**Excerpted text:**
All Bank of Canada notes issued prior to the current Frontier Series are being withdrawn from circulation. The following Bank of Canada denominations included in previous series have been permanently retired, and as of January 1, 2021, these notes are no longer legal tender:

===$25===
The $25 note was issued only in 1935, to commemorate the silver jubilee of King George V. As with other 1935 issues, separate English and French versions were printed. This was a limited release that was never printed in large quantities. The note was coloured an appropriate royal purple; both the King & his consort Queen Mary were featured, with Windsor Castle appearing on the back. The $25 note was withdrawn from circulation in 1937.

===$500===
The $500 denomination was included only in the 1935 series. No note of this denomination has been printed since. The note was coloured sepia, or burnt sienna; the face featured Sir John A. Macdonald, and the back depicted a fertility allegory. The $500 note was withdrawn from circulation in 1938.

**Work instruction 1:** According to the text on retired Bank of Canada notes, why was the $25 note issued? Answer in one to three sentences.
**Work instruction 2:** Please return the stretch from "All Bank of" through "circulation in 1937." in the text on retired Bank of Canada notes.
**Work instruction 3:** Take the text on retired Bank of Canada notes further from where it stops.
The rows are separate material, apart from the text on retired Bank of Canada notes.

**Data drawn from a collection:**
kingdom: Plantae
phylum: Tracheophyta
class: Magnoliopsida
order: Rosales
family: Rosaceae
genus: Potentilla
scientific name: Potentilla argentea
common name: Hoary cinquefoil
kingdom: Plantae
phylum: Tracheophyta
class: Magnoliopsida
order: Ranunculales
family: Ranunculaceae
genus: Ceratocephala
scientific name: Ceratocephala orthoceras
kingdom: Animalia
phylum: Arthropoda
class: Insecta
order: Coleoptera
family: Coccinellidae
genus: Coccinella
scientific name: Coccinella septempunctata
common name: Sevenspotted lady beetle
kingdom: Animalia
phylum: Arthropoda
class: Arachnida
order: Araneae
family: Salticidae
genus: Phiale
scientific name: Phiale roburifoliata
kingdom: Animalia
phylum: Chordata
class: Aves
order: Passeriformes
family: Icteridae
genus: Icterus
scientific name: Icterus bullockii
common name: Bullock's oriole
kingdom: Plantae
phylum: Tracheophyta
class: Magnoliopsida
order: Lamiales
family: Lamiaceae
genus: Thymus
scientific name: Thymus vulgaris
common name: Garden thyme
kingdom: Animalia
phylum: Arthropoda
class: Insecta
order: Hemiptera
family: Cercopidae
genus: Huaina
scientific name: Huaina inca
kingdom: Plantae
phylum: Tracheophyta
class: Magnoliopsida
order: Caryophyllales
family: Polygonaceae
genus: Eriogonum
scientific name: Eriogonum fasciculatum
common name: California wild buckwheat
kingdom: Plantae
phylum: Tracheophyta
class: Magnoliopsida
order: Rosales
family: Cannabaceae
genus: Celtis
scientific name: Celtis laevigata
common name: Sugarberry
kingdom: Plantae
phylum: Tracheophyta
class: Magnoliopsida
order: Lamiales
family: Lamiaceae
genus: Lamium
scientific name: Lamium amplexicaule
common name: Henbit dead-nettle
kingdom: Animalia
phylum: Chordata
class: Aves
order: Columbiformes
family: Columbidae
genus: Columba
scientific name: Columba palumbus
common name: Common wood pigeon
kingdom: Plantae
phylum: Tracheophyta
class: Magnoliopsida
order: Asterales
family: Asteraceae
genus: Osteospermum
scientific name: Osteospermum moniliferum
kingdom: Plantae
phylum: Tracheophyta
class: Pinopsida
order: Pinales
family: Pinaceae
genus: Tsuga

**Response box 1:** The $25 note was issued in 1935 to commemorate the silver jubilee of King George V.

**Response box 2:**
All Bank of Canada notes issued prior to the current Frontier Series are being withdrawn from circulation. The following Bank of Canada denominations included in previous series have been permanently retired, and as of January 1, 2021, these notes are no longer legal tender:

===$25===
The $25 note was issued only in 1935, to commemorate the silver jubilee of King George V. As with other 1935 issues, separate English and French versions were printed. This was a limited release that was never printed in large quantities. The note was coloured an appropriate royal purple; both the King & his consort Queen Mary were featured, with Windsor Castle appearing on the back. The $25 note was withdrawn from circulation in 1937.

**Response box 3:**
There had been two previous printings of the $500 note by the Dominion of Canada, one in 1925 featuring King George V, and one in 1911 picturing Queen Mary. Of the latter, only three are known to still exist, one of which sold for US$322,000 in a Heritage auction in October 2008. It is unlikely that further 1911 notes survived the Depression.

===$1===
Printing of the $1 note ceased in 1989 after the release of the loonie (in 1987) had been implemented. These notes are virtually never seen in circulation today. The most recent banknote series that included the $1 note was the Scenes of Canada, with the $1 note released in 1974, coloured green and black. The face featured a portrait of Queen Elizabeth II; the back featured an image of Parliament Hill from across the Ottawa River, with log driving activities taking place on the water.

===$2===
Printing of the $2 note ceased on February 18, 1996, with initial release of the toonie, a coin that replaced it. These notes are seldom seen in circulation today. The most recent banknote series that included the two-dollar note was the Birds of Canada series in 1986, in which this note was a terra cotta colour. The face featured a portrait of Queen Elizabeth II; the back featured a meadow scene with two robins.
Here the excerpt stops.